Teks Latihan
□ □ □
Perahu Hibah Tidak Sesuai Spesifikasi

ISTIMEWA
ISTIMEWA

JABARTODAY.COM – BANDUNG

Sebagai negara maritim, sebenarnya, negara ini memiliki kekayaan laut yang luar biasa. Melihat kondisi itu, idealnya, kalangan nelayan di tanah air, termasuk Jawa Barat, berada dalam kondisi kehidupan yang sejahtera. Namun, yang terjadi justru sebaliknya. Mayoritas nelayan di Jabar masih memerlukan dukungan.
 
Untuk mendukung para nelayan, Pemerintah Provinsi Jawa Barat melalui Dinas Kelautan dan Perikanan menggulirkan program bantuan hibah. Bentuknya, berupa perahu nelayan berbobot 30 gross ton, rencananya, perahu-perahu itu bagi kelompok usaha bersama (KUB) di Sukabumi, Indramayu, Cirebon, Karawang, dan Subang.
 
Wakil Sekretaris Jenderal Himpunan Nelayan Seluruh Indonesia Jabar Nurudi, di Sekretariat Kamar Dagang dan Industri Jabar, Senin (3/3/2014), mengatakan, sebenarnya, program bantuan seperti itu juga terjadi beberapa tahun sebelumnya.
 
Akan tetapi, ungkap dia, pemanfaatan kapal-kapal bantuan itu tidak optimal. Pasalnya, jelas pria asal Subang tersebut, spesifikasi kapal-kapal itu tidak sesuai dengan kapal-kapal yang biasa digunakan kalangan nelayan Jabar. “Ada informasi, kapal bantuan beberapa tahun lalu, mengalami kebocoran,” ucap Nurudi.
 
Bahkan, sambungnya, karena tidak sesuai spesifikasi, ada pula nelayan yang mengembalikan kapal-kapal itu kepada Dinas Kelautan dan Perikanan. Pengembalian itu karena, jelasnya, spesifikasinya tidak sesuai kebutuhan.
 
Selain itu, mayoritas, para nelayan melakukan pola kerjasama dengan pemodal besar dalam pemanfaatan kapal-kapal tersebut dan berpola bagi hasil . Akan tetapi, pola itu tidak menguntungkan para nelayan. Itu karena, para nelayan memperolah bagian yang kecil dalam pola bagi hasil tersebut.
□ □ □
(Gambar halaman dan teks hasil ekstraksi)
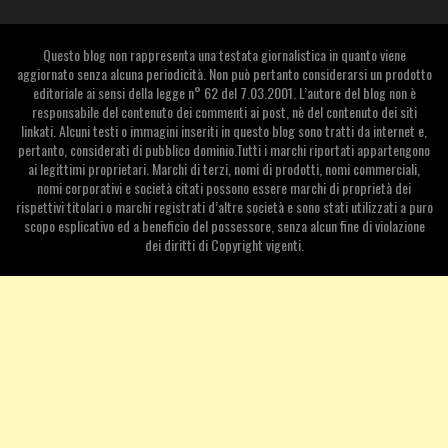
Questo blog non rappresenta una testata giornalistica in quanto viene
aggiornato senza alcuna periodicità. Non può pertanto considerarsi un prodotto
editoriale ai sensi della legge n° 62 del 7.03.2001. L’autore del blog non è
responsabile del contenuto dei commenti ai post, nè del contenuto dei siti
linkati. Alcuni testi o immagini inseriti in questo blog sono tratti da internet e,
pertanto, considerati di pubblico dominio.Tutti i marchi riportati appartengono
ai legittimi proprietari. Marchi di terzi, nomi di prodotti, nomi commerciali,
nomi corporativi e società citati possono essere marchi di proprietà dei
rispettivi titolari o marchi registrati d’altre società e sono stati utilizzati a puro
scopo esplicativo ed a beneficio del possessore, senza alcun fine di violazione
dei diritti di Copyright vigenti.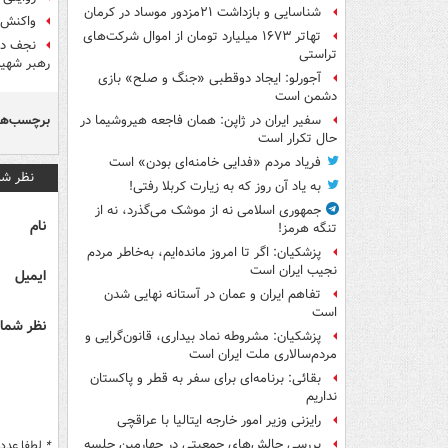
شناسایی و بازداشت ۲۱مزدور موساد در کرمان
واکنش 
تهاتر ۱۶۷۳ میلیارد تومان از اموال شرکت‌های
نجف در 
تراستی
رهبر شهید
آجورلو: ایجاد دوقطبی «جنگ و صلح‌» بازی
دشمن است
برچسب‌ها
سفیر ایران در ژاپن: همان فاجعه هیروشیما در
حال تکرار است
فریاد مردم «فدایی خامنه‌ای بودن» است
نظر شم
به یاد آن روز که به زیارت کربلا رفتی!
جمهوری اسلامی نه از موشک می‌گذرد، نه از
نام
تنگه هرمز!
پزشکیان: اگر تا امروز مانده‌ایم، به‌خاطر مردم
نجیب ایران است
ایمیل
تفاهم ایران و عمان در آستانه نهایی شدن
است
نظر شما 
پزشکیان: مشروطه نماد بیداری، قانون‌گرایی و
مردم‌سالاری ملت ایران است
بقائی: برنامه‌ای برای سفر به قطر و پاکستان
نداریم
رایزنی وزیر امور خارجه ایتالیا با عراقچی
بررسی چالش‌های جمعیتی در چهارمین جلسه
*
لطفا عدد م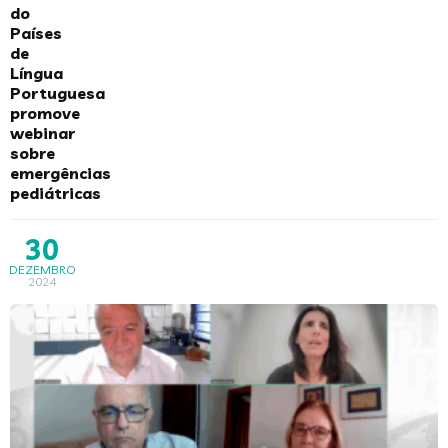
do
Países
de
Língua
Portuguesa
promove
webinar
sobre
emergências
pediátricas
30
DEZEMBRO
2024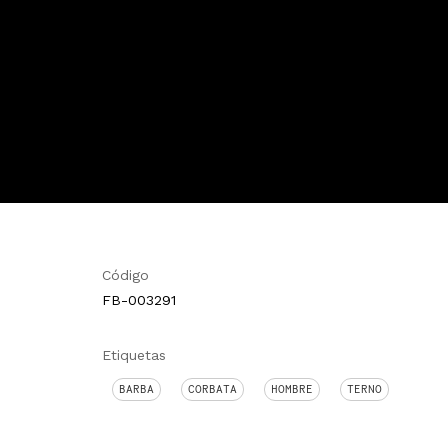
Código
FB-003291
Etiquetas
BARBA
CORBATA
HOMBRE
TERNO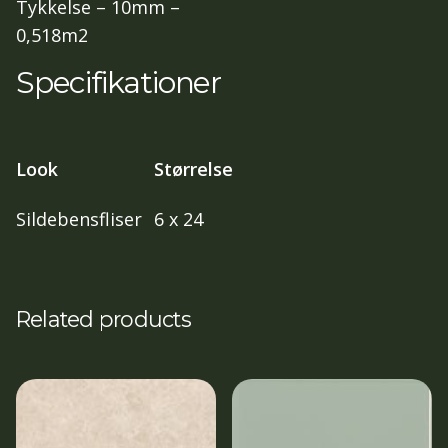
Tykkelse – 10mm –
0,518m2
Specifikationer
Look
Størrelse
Sildebensfliser
6 x 24
Related products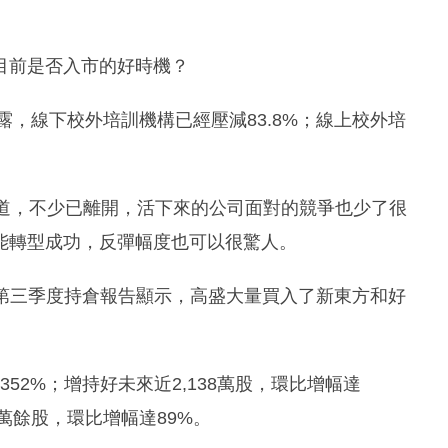
目前是否入市的好時機？
露，線下校外培訓機構已經壓減83.8%；線上校外培
賽道，不少已離開，活下來的公司面對的競爭也少了很
能轉型成功，反彈幅度也可以很驚人。
的第三季度持倉報告顯示，高盛大量買入了新東方和好
352%；增持好未來近2,138萬股，環比增幅達
0萬餘股，環比增幅達89%。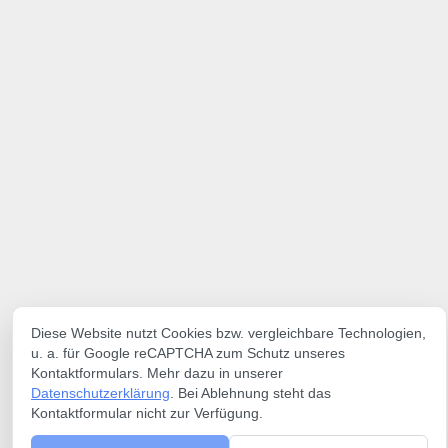
Diese Website nutzt Cookies bzw. vergleichbare Technologien,
u. a. für Google reCAPTCHA zum Schutz unseres
Kontaktformulars. Mehr dazu in unserer
Datenschutzerklärung
. Bei Ablehnung steht das
Kontaktformular nicht zur Verfügung.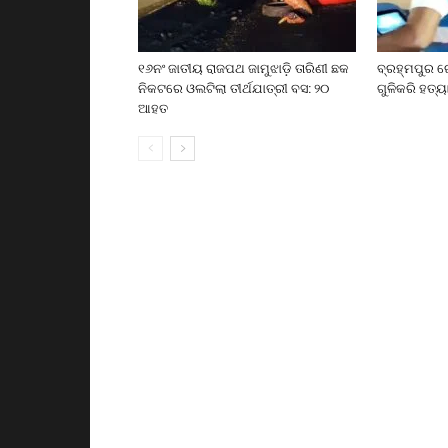
୧୬ନଂ ଜାତୀୟ ରାଜପଥ ଜାମୁଝାଡ଼ି ତାରିଣୀ ଛକ
ବ୍ରହ୍ମପୁର ର
ନିକଟରେ ଓଲଟିଲା ତୀର୍ଥଯାତ୍ରୀ ବସ: ୨୦
ଗୁଳିକରି ହତ୍ୟ
ଆହତ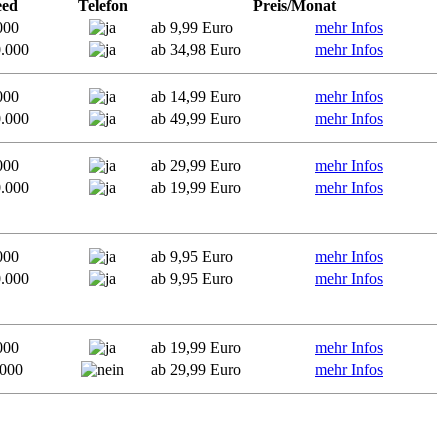
eed
Telefon
Preis/Monat
000
ab 9,99 Euro
mehr Infos
0.000
ab 34,98 Euro
mehr Infos
000
ab 14,99 Euro
mehr Infos
0.000
ab 49,99 Euro
mehr Infos
000
ab 29,99 Euro
mehr Infos
0.000
ab 19,99 Euro
mehr Infos
000
ab 9,95 Euro
mehr Infos
0.000
ab 9,95 Euro
mehr Infos
000
ab 19,99 Euro
mehr Infos
.000
ab 29,99 Euro
mehr Infos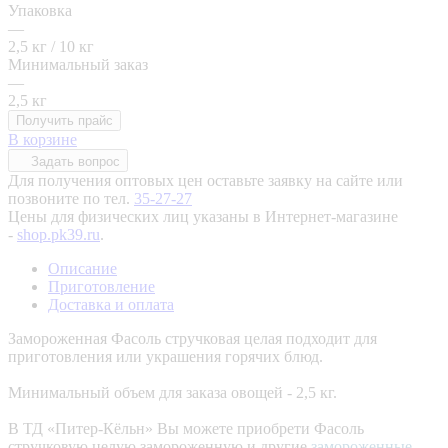
Упаковка
—
2,5 кг / 10 кг
Минимальный заказ
—
2,5 кг
Получить прайс
В корзине
Задать вопрос
Для получения оптовых цен оставьте заявку на сайте или
позвоните по тел.
35-27-27
Цены для физических лиц указаны в Интернет-магазине
-
shop.pk39.ru
.
Описание
Приготовление
Доставка и оплата
Замороженная Фасоль стручковая целая подходит для
приготовления или украшения горячих блюд.
Минимальный объем для заказа овощей - 2,5 кг.
В ТД «Питер-Кёльн» Вы можете приобрети Фасоль
стручковую целую замороженную и другие
замороженные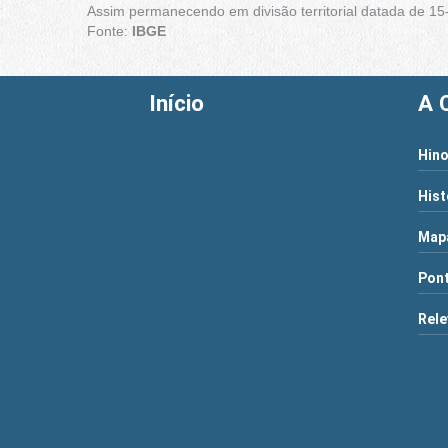
Assim permanecendo em divisão territorial datada de 15
Fonte:
IBGE
Início
A 
Hino
Hist
Map
Pont
Rele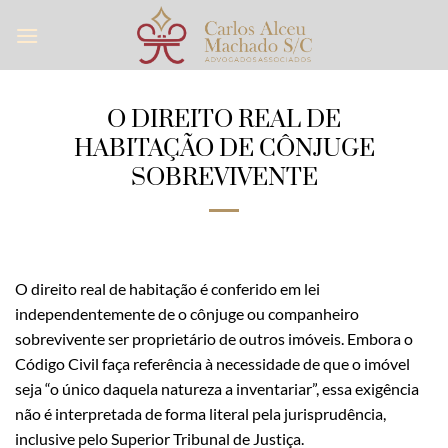
Skip
to
content
O DIREITO REAL DE
HABITAÇÃO DE CÔNJUGE
SOBREVIVENTE
O direito real de habitação é conferido em lei
independentemente de o cônjuge ou companheiro
sobrevivente ser proprietário de outros imóveis. Embora o
Código Civil faça referência à necessidade de que o imóvel
seja “o único daquela natureza a inventariar”, essa exigência
não é interpretada de forma literal pela jurisprudência,
inclusive pelo Superior Tribunal de Justiça.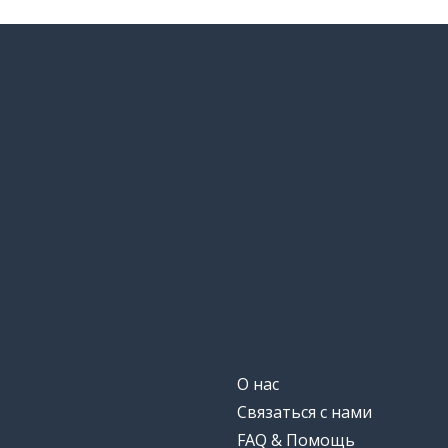
좋아요
много
많이
ест
먹어요
спасибо
감사해요
О нас
Связаться с нами
FAQ & Помощь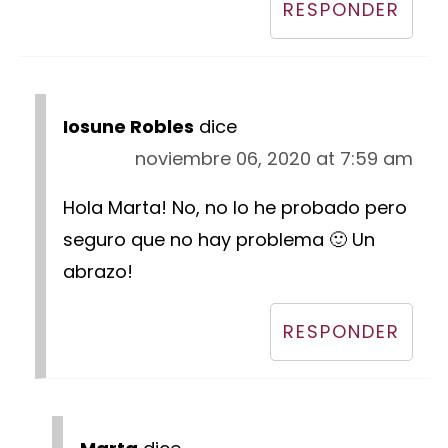
RESPONDER
Iosune Robles
dice
noviembre 06, 2020 at 7:59 am
Hola Marta! No, no lo he probado pero
seguro que no hay problema 🙂 Un
abrazo!
RESPONDER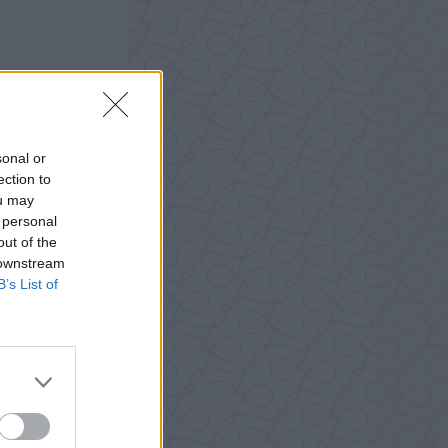
sonal or
ection to
ou may
 personal
out of the
 downstream
B’s List of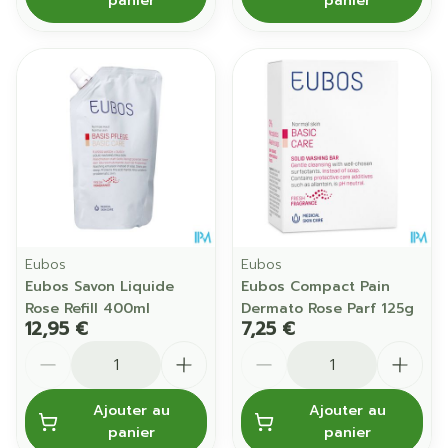
panier
panier
Eubos
Eubos
Eubos Savon Liquide
Eubos Compact Pain
Rose Refill 400ml
Dermato Rose Parf 125g
12,95 €
7,25 €
Quantité
Quantité
Ajouter au
Ajouter au
panier
panier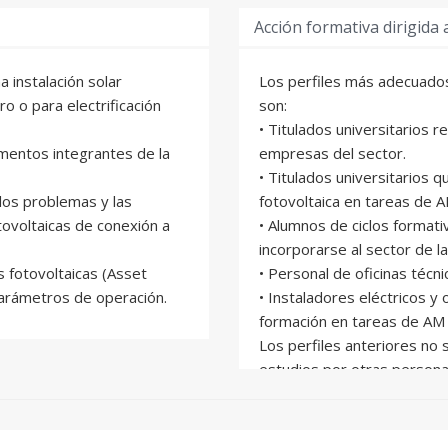
Acción formativa dirigida 
 instalación solar
Los perfiles más adecuados 
ro o para electrificación
son:
• Titulados universitarios
ementos integrantes de la
empresas del sector.
• Titulados universitarios 
los problemas y las
fotovoltaica en tareas de 
ovoltaicas de conexión a
• Alumnos de ciclos format
incorporarse al sector de l
s fotovoltaicas (Asset
• Personal de oficinas técni
arámetros de operación.
• Instaladores eléctricos y
formación en tareas de AM
Los perfiles anteriores no 
estudios por otras personas
gestores económicos, lice
financieros, interesados en 
Por la duración y conten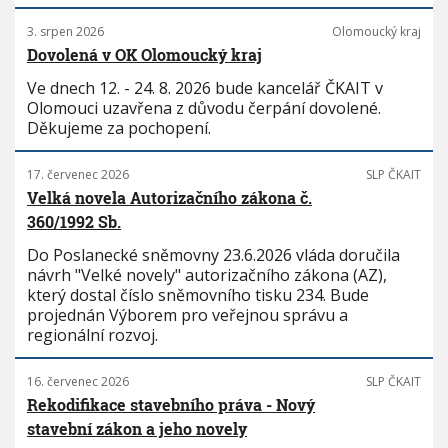
3. srpen 2026
Olomoucký kraj
Dovolená v OK Olomoucký kraj
Ve dnech 12. - 24. 8. 2026 bude kancelář ČKAIT v
Olomouci uzavřena z důvodu čerpání dovolené.
Děkujeme za pochopení.
17. červenec 2026
SLP ČKAIT
Velká novela Autorizačního zákona č.
360/1992 Sb.
Do Poslanecké sněmovny 23.6.2026 vláda doručila
návrh "Velké novely" autorizačního zákona (AZ),
který dostal číslo sněmovního tisku 234. Bude
projednán Výborem pro veřejnou správu a
regionální rozvoj.
16. červenec 2026
SLP ČKAIT
Rekodifikace stavebního práva - Nový
stavební zákon a jeho novely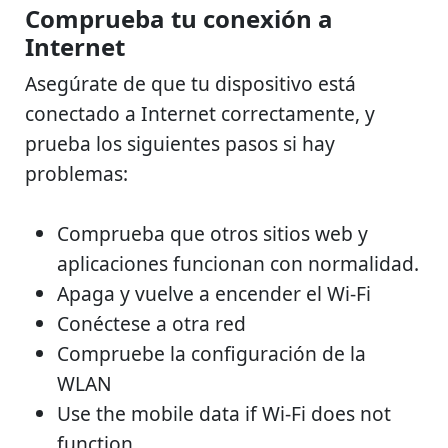
Comprueba tu conexión a
Internet
Asegúrate de que tu dispositivo está
conectado a Internet correctamente, y
prueba los siguientes pasos si hay
problemas:
Comprueba que otros sitios web y
aplicaciones funcionan con normalidad.
Apaga y vuelve a encender el Wi-Fi
Conéctese a otra red
Compruebe la configuración de la
WLAN
Use the mobile data if Wi-Fi does not
function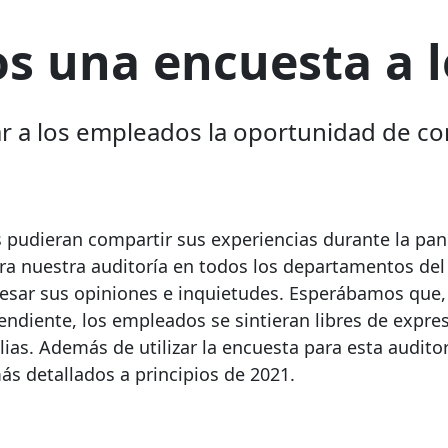
os una encuesta a 
r a los empleados la oportunidad de co
 pudieran compartir sus experiencias durante la pa
ra nuestra auditoría en todos los departamentos de
esar sus opiniones e inquietudes. Esperábamos que
ndiente, los empleados se sintieran libres de expre
as. Además de utilizar la encuesta para esta auditor
s detallados a principios de 2021.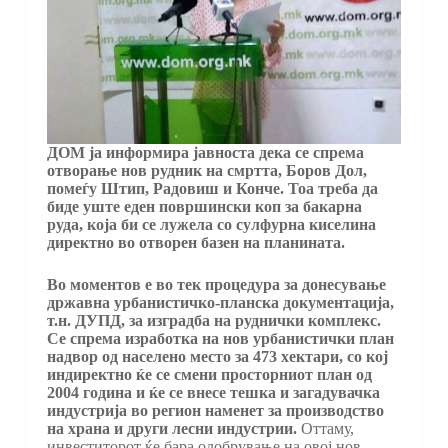
ДОМ ја информира јавноста дека се спрема
отворање нов рудник на смртта, Боров Дол,
помеѓу Штип, Радовиш и Конче. Тоа треба да
биде уште еден површински коп за бакарна
руда, која би се лужела со сулфурна киселина
директно во отворен базен на планината.
Во моментов е во тек процедура за донесување
државна урбанистичко-планска документација,
т.н. ДУПД, за изградба на руднички комплекс.
Се спрема изработка на нов урбанистички план
надвор од населено место за 473 хектари, со кој
индиректно ќе се смени просторниот план од
2004 година и ќе се внесе тешка и загадувачка
индустрија во регион наменет за производство
на храна и други лесни индустрии.
Оттаму,
инвеститорот ќе бара одобрување на овој нов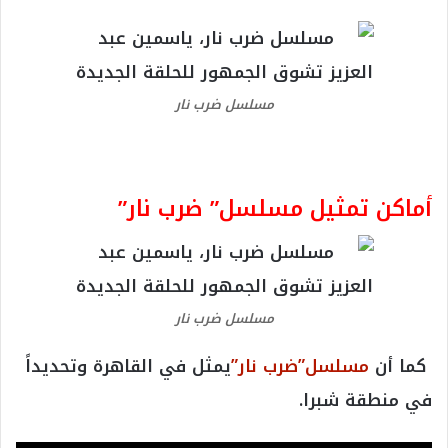
مسلسل ضرب نار
أماكن تمثيل مسلسل” ضرب نار”
مسلسل ضرب نار
كما أن
مسلسل”ضرب نار”
يمثل في القاهرة وتحديداً
في منطقة شبرا.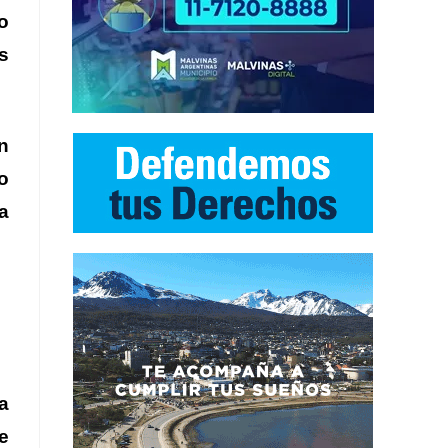
o
s
n
o
la
a
e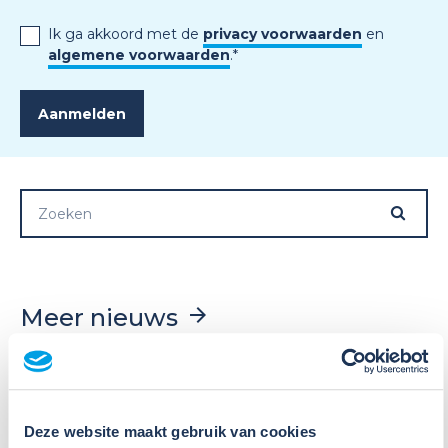
Ik ga akkoord met de
privacy voorwaarden
en
algemene voorwaarden
.
*
Meer nieuws
Deze website maakt gebruik van cookies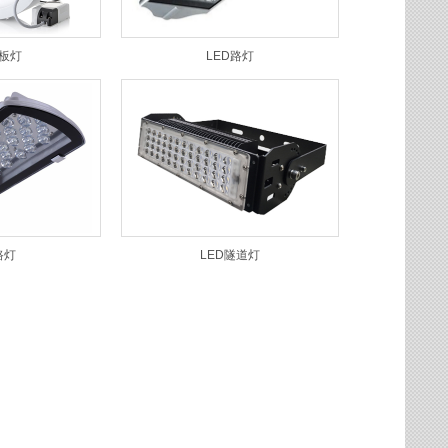
面板灯
LED路灯
路灯
LED隧道灯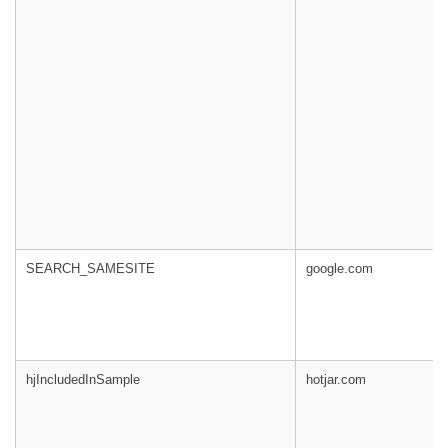
SEARCH_SAMESITE
google.com
hjIncludedInSample
hotjar.com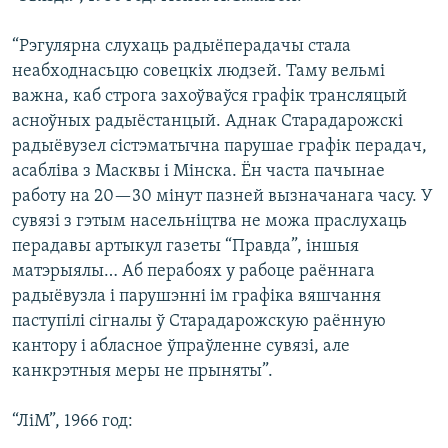
“Рэгулярна слухаць радыёперадачы стала
неабходнасьцю совецкіх людзей. Таму вельмі
важна, каб строга захоўваўся графік трансляцый
асноўных радыёстанцый. Аднак Старадарожскі
радыёвузел сістэматычна парушае графік перадач,
асабліва з Масквы і Мінска. Ён часта пачынае
работу на 20—30 мінут пазней вызначанага часу. У
сувязі з гэтым насельніцтва не можа праслухаць
перадавы артыкул газеты “Правда”, іншыя
матэрыялы… Аб перабоях у рабоце раённага
радыёвузла і парушэнні ім графіка вяшчання
паступілі сігналы ў Старадарожскую раённую
кантору і абласное ўпраўленне сувязі, але
канкрэтныя меры не прыняты”.
“ЛіМ”, 1966 год: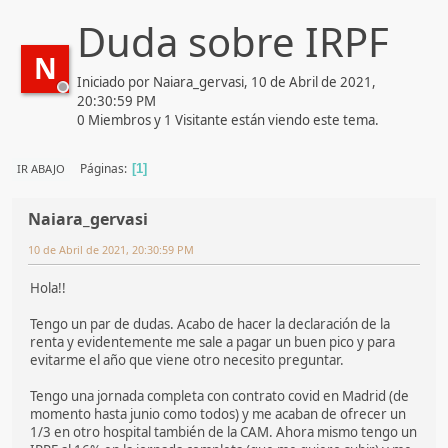
Duda sobre IRPF
N
Iniciado por Naiara_gervasi, 10 de Abril de 2021,
20:30:59 PM
0 Miembros y 1 Visitante están viendo este tema.
Páginas
IR ABAJO
1
Naiara_gervasi
10 de Abril de 2021, 20:30:59 PM
Hola!!
Tengo un par de dudas. Acabo de hacer la declaración de la
renta y evidentemente me sale a pagar un buen pico y para
evitarme el año que viene otro necesito preguntar.
Tengo una jornada completa con contrato covid en Madrid (de
momento hasta junio como todos) y me acaban de ofrecer un
1/3 en otro hospital también de la CAM. Ahora mismo tengo un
□ □ □
Tuliskan ulang tanpa perubahan bagian artikel tentang perahu hibah nelayan yang dimulai dengan "Wakil Sekretaris Jenderal" dan berlanjut sampai "beberapa tahun sebelumnya.".

Jawaban Latihan
Wakil Sekretaris Jenderal Himpunan Nelayan Seluruh Indonesia Jabar Nurudi, di Sekretariat Kamar Dagang dan Industri Jabar, Senin (3/3/2014), mengatakan, sebenarnya, program bantuan seperti itu juga terjadi beberapa tahun sebelumnya.